Audit trail. Every change is logged. If a question arises about when a swimmer was moved to a different squad, or when a family’s details were last updated, the answer is in the system.
Self-service for parents. Parents can log in, update their contact details, view their payment history, and see their child’s attendance record. This removes a huge administrative burden from the committee.
Choosing the right system
If your club has outgrown spreadsheets, the next step is choosing proper swim club management software. There are several options in the UK market, each with different strengths:
- SwimClub Manager: The longest-established option, popular with larger clubs. Annual licence model.
- Club Organiser: A budget-friendly option with monthly pricing, suitable for clubs prioritising affordability over advanced features.
- Swimly: A modern, UK-built alternative designed specifically for volunteer-run clubs. Transparent pricing, mobile-first design, and built-in compliance tools.
When evaluating systems, focus on these questions:
- Can parents update their own details? If not, every address change and phone number update falls on the committee.
- Does it handle fee collection automatically? Direct Debit integration saves the Treasurer hours every month.
- Is it accessible on a phone? Coaches need poolside access to mark attendance. A system that only works on a desktop is a system that will not get used.
- How does it handle Wavepower compliance? DBS tracking, qualification expiry alerts, and safeguarding records should be built in, not bolted on.

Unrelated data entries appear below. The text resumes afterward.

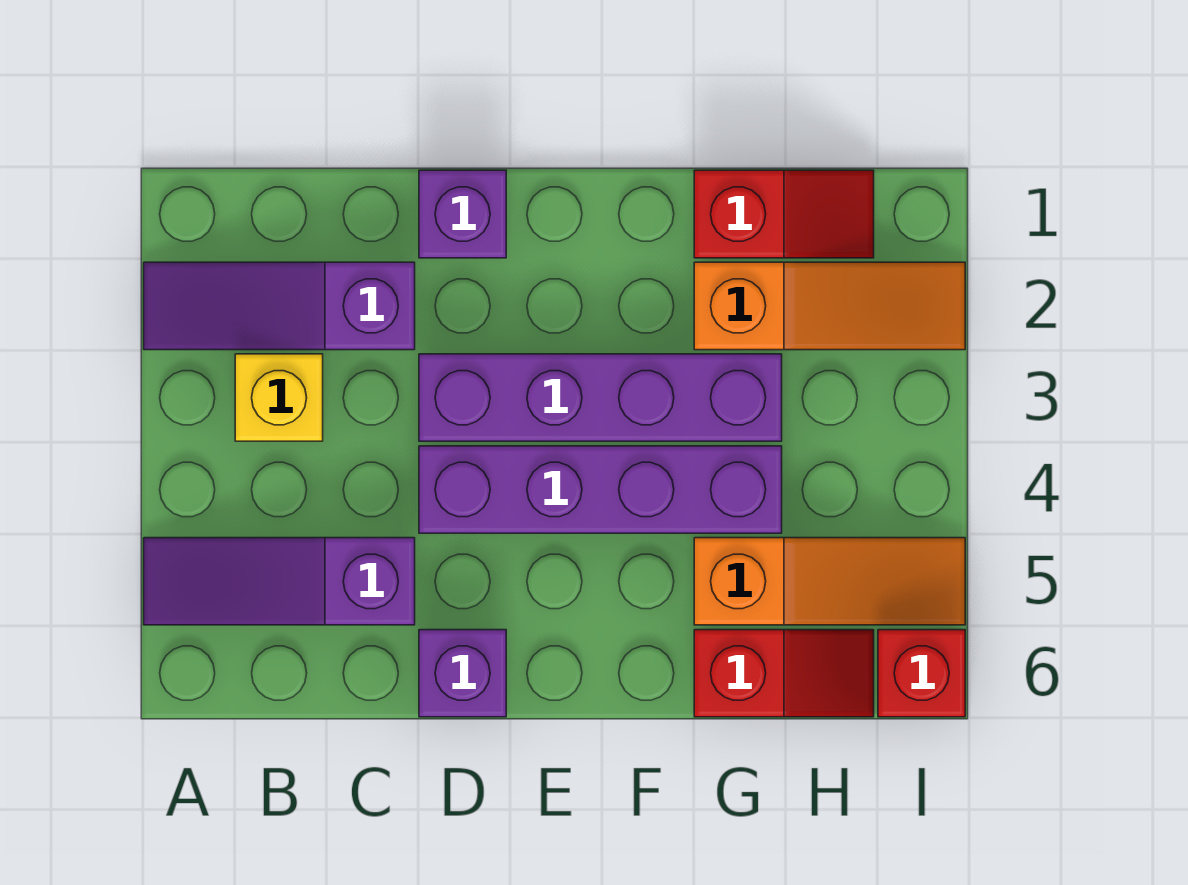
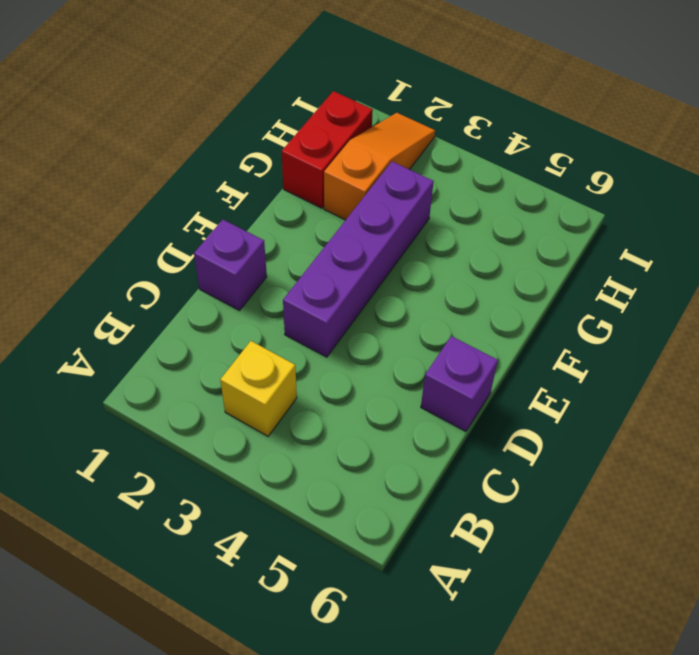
red 1x2 brick [282,91,373,208] -> red 1x2 slope [694,170,874,258]
none -> purple 1x3 slope [144,262,415,350]
none -> purple 1x3 slope [144,538,415,625]
none -> purple 1x4 brick [419,446,782,533]

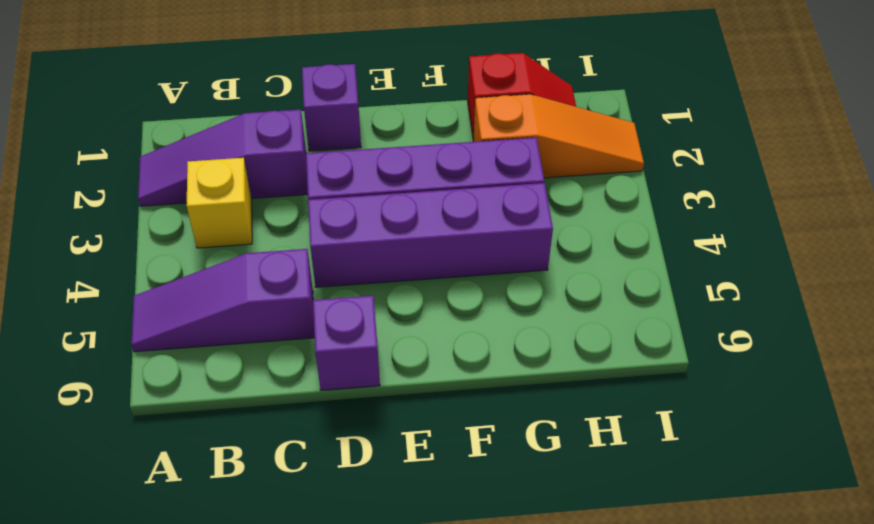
none -> orange 1x3 slope [694,538,965,625]
none -> red 1x2 slope [694,630,874,717]
none -> red 1x1 brick [878,630,965,717]

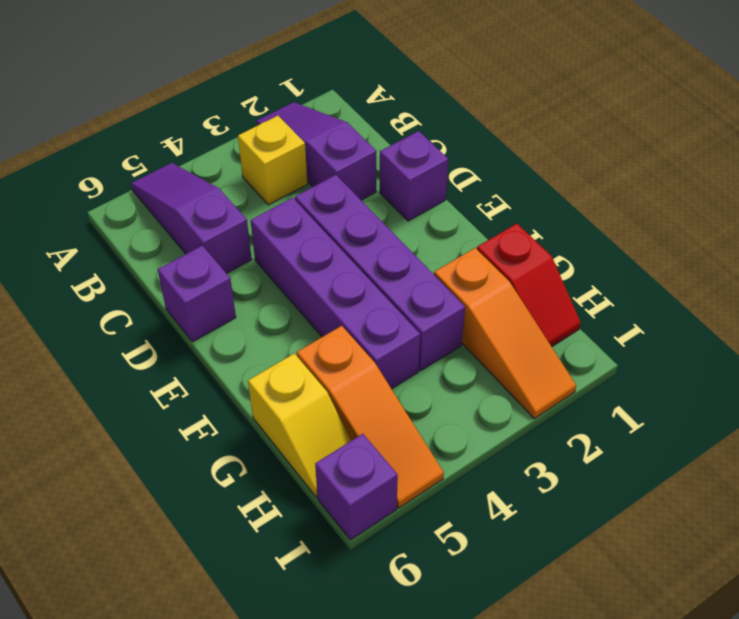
yellow 1x2 slope [248,353,351,497] -> red 1x2 slope [694,630,874,717]
purple 1x1 brick [315,434,398,540] -> red 1x1 brick [878,630,965,717]

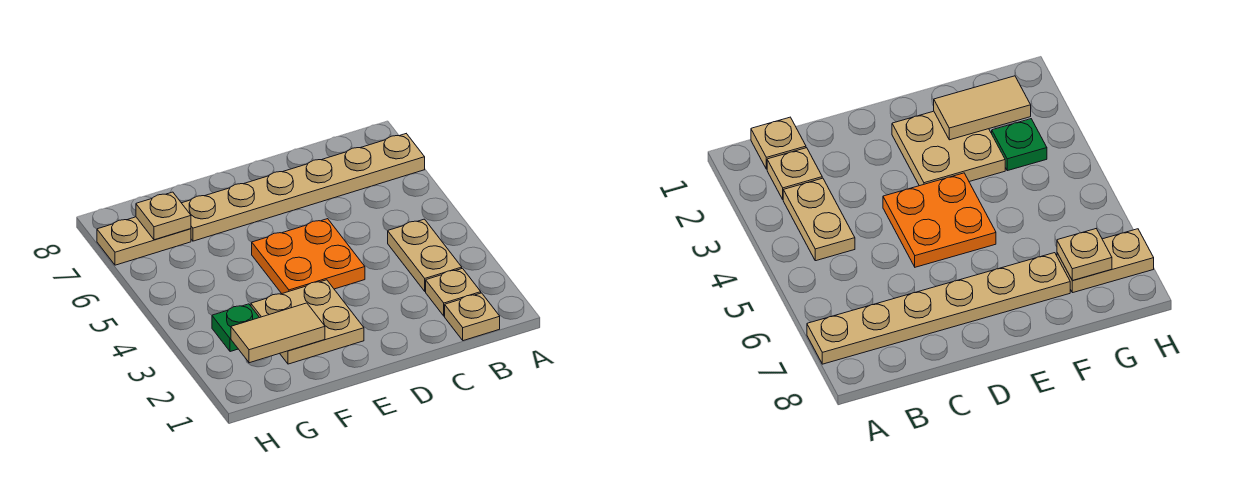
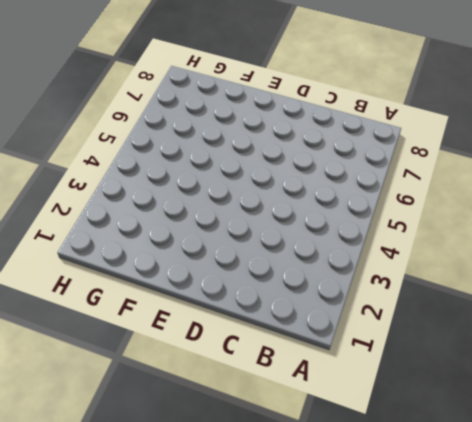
none -> tan 1x6 plate [182,134,425,241]
none -> tan 1x1 plate [445,293,500,341]

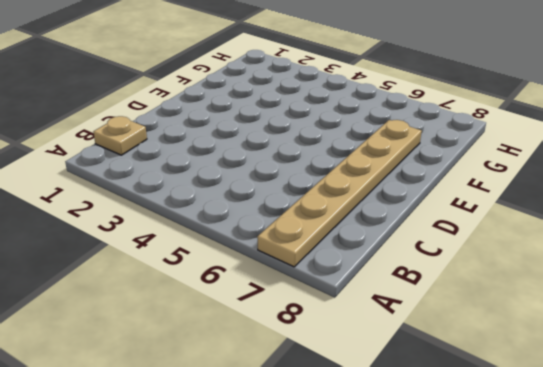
none -> tan 1x1 plate [426,268,481,316]
none -> tan 1x2 plate [388,219,462,291]

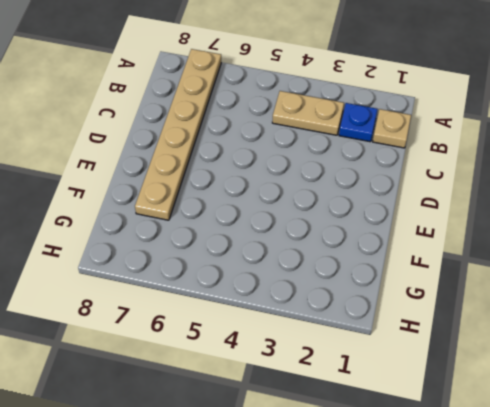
blue 1x1 plate [339,103,377,142] -> tan 1x1 plate [426,268,481,316]
none -> orange 2x2 plate [252,219,365,294]
none -> tan 2x2 plate [251,280,364,364]

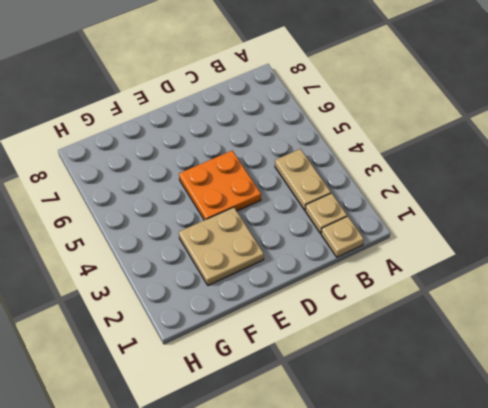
none -> tan 1x6 plate [182,134,425,241]
none -> green 1x1 plate [212,304,260,352]

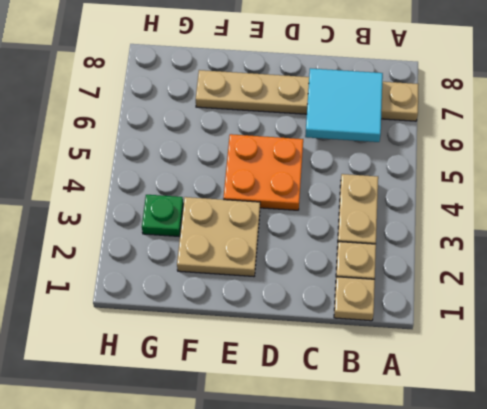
cyan 2x2 tile [305,68,383,142] -> none
none -> tan 1x2 plate [97,217,191,265]
none -> tan 1x2 tile [231,303,325,363]

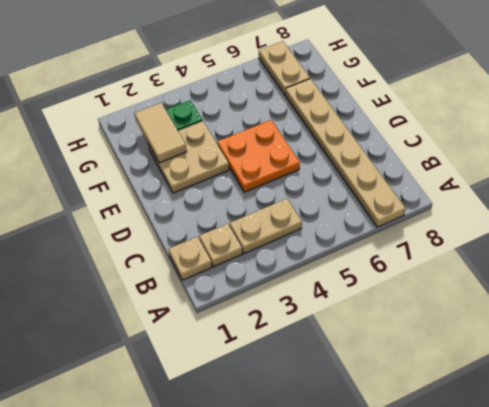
none -> tan 1x1 plate [136,192,191,240]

- What happens at handover? A new committee member should be able to log in and understand the system without a three-hour training session from their predecessor.
Migration: making the switch
The prospect of migrating from spreadsheets to a proper system puts many clubs off. It feels like a massive undertaking. In practice, it is usually simpler than expected.
Start with a clean export. Export your current membership data to CSV. This is the opportunity to clean up the data: remove lapsed members, correct spellings, fill in missing details.
Import in stages. Most systems allow you to import members in bulk via CSV. Do this squad by squad rather than all at once. It is easier to spot and fix errors.
Run both systems in parallel for one month. Keep the old spreadsheet read-only as a reference while the committee gets comfortable with the new system. After a month, archive the spreadsheet and commit to the new system fully.
Communicate with parents. Let families know the club is moving to a new system. Explain what they need to do (usually just set up a login). Frame it positively: they will be able to manage their own details, view payment history, and see their child’s progress.
Keeping your database healthy
A database is only useful if it is accurate. Build these habits into your club routine:
- Quarterly data review. Check for lapsed members still marked active, missing emergency contacts, expired DBS records. Ten minutes quarterly prevents a crisis at competition entry time.
- Automated reminders. Set up alerts for membership renewals, DBS expiry, and overdue fees. Do not rely on committee members remembering.
- Annual cleanup at AGM. The AGM is the natural point to review membership numbers, archive leavers, and ensure the incoming committee has full access.
Summary
Swimming club database management is not glamorous work, but it underpins everything else your club does. When the data is clean, accessible, and secure, the committee can focus on what actually matters: helping swimmers improve and keeping the club running smoothly.
If your club is still running on spreadsheets and it is starting to feel fragile, that is a sign you have outgrown them. The tools exist to make this easier. The hardest part is making the decision to switch.